◆ Work required: Only the lines from the beginning of the data below through the line that contains "Narrative is required; 200 word limit." should be repeated, exactly as written.

Start of Block

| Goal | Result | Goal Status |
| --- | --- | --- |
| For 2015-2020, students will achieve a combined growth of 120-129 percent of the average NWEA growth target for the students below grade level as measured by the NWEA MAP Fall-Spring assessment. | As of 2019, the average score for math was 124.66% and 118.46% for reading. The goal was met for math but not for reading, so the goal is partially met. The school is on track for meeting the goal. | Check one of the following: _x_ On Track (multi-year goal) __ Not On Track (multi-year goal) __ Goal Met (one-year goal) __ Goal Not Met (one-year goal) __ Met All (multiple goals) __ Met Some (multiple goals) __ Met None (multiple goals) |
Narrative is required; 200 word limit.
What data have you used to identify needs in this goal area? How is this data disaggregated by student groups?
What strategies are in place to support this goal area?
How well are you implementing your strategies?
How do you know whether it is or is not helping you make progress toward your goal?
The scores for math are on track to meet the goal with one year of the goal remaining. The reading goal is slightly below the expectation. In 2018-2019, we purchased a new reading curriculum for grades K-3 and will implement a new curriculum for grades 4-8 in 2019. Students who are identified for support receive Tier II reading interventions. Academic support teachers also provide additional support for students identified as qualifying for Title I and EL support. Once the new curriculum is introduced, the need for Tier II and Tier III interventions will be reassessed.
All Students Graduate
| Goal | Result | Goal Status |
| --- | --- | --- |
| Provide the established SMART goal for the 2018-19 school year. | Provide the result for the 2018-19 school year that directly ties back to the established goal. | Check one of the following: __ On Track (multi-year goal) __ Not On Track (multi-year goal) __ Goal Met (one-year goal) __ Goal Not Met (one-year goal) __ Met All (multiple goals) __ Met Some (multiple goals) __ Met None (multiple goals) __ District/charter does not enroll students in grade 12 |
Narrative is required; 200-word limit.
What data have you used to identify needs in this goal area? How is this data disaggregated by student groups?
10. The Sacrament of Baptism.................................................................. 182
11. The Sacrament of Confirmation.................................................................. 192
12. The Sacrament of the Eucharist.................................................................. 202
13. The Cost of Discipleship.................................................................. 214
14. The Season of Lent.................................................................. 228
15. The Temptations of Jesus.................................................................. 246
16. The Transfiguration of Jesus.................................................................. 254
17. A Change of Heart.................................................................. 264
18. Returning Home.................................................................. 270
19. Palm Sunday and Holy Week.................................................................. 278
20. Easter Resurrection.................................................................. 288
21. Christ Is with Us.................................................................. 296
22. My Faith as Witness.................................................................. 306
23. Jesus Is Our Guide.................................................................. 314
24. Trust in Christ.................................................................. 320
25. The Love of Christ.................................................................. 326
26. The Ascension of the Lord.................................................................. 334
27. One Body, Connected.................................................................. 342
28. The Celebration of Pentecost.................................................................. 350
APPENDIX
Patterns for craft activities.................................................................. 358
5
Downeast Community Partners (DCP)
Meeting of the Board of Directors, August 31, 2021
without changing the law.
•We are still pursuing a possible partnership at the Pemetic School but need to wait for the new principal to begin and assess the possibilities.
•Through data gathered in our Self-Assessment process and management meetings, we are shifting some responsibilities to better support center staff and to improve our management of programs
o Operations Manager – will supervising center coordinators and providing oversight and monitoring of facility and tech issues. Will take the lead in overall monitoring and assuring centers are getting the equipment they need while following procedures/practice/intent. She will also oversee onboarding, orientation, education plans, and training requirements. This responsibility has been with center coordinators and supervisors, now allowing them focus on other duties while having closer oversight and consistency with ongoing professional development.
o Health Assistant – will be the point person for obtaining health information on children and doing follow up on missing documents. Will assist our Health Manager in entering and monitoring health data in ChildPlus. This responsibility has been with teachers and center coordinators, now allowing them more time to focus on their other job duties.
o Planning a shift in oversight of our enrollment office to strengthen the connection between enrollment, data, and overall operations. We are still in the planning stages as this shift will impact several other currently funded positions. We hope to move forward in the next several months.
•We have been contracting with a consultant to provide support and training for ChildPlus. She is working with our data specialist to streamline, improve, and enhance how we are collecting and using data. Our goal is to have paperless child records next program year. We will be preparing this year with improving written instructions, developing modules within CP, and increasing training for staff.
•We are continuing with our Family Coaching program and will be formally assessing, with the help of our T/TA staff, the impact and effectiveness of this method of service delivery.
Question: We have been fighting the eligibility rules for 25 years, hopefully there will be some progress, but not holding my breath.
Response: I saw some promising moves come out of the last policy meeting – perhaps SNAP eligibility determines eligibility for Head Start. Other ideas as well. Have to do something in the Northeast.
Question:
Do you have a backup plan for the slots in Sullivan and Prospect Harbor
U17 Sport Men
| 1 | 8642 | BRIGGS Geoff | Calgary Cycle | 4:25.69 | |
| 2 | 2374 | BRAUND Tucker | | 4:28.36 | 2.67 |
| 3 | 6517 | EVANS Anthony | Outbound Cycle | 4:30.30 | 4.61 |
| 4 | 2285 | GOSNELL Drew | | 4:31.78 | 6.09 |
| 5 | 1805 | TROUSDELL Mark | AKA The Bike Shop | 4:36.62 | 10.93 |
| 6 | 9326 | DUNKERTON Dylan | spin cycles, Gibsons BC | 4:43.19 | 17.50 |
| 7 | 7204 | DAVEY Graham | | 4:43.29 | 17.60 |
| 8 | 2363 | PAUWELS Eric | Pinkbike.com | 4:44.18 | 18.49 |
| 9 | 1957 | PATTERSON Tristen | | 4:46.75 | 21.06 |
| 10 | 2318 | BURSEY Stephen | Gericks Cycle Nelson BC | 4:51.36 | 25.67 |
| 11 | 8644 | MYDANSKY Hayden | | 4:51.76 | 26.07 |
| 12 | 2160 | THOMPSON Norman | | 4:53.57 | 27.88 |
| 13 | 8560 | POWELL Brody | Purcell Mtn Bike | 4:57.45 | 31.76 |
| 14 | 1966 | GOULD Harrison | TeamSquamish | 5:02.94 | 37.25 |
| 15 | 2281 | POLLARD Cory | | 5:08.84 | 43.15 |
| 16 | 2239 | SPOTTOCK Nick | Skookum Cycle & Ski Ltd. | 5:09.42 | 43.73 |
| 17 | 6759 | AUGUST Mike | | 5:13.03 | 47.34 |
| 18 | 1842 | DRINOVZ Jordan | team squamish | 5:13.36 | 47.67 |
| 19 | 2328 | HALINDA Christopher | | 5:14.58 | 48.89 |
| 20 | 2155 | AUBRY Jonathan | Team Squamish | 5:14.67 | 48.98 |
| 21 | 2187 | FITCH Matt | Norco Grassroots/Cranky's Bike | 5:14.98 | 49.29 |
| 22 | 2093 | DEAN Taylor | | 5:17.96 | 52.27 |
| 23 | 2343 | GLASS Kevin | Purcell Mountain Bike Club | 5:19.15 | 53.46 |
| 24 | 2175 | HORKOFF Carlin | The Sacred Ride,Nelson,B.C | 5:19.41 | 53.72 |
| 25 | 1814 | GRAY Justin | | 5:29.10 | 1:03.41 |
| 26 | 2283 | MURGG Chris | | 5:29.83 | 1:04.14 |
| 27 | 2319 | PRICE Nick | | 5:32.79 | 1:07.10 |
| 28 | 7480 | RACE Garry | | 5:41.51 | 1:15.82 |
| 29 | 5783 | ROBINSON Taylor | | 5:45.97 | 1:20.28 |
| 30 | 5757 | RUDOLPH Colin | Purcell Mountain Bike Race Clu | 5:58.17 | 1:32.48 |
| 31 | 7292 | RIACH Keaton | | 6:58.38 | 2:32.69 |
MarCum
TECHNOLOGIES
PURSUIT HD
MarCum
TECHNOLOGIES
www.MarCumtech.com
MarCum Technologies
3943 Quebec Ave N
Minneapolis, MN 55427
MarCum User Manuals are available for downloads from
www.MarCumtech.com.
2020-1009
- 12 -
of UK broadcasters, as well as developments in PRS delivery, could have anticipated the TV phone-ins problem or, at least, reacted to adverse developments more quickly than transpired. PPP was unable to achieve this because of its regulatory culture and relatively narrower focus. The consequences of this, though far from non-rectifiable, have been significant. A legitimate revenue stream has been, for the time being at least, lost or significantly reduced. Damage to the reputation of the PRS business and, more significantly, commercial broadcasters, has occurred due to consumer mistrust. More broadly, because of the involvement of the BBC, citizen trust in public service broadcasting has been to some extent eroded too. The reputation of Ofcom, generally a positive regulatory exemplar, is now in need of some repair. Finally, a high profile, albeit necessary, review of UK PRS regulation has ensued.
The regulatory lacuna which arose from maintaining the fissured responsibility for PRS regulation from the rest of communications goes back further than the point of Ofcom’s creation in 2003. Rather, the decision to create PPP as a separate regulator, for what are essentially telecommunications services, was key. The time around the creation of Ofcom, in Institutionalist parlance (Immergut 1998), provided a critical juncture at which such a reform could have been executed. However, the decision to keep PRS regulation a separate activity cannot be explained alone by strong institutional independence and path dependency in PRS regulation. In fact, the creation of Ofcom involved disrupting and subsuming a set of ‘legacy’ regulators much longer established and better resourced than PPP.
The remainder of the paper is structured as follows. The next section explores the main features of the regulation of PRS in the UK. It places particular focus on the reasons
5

End of Block

◆ Exercise response:
| Goal | Result | Goal Status |
| --- | --- | --- |
| For 2015-2020, students will achieve a combined growth of 120-129 percent of the average NWEA growth target for the students below grade level as measured by the NWEA MAP Fall-Spring assessment. | As of 2019, the average score for math was 124.66% and 118.46% for reading. The goal was met for math but not for reading, so the goal is partially met. The school is on track for meeting the goal. | Check one of the following: _x_ On Track (multi-year goal) __ Not On Track (multi-year goal) __ Goal Met (one-year goal) __ Goal Not Met (one-year goal) __ Met All (multiple goals) __ Met Some (multiple goals) __ Met None (multiple goals) |
Narrative is required; 200 word limit.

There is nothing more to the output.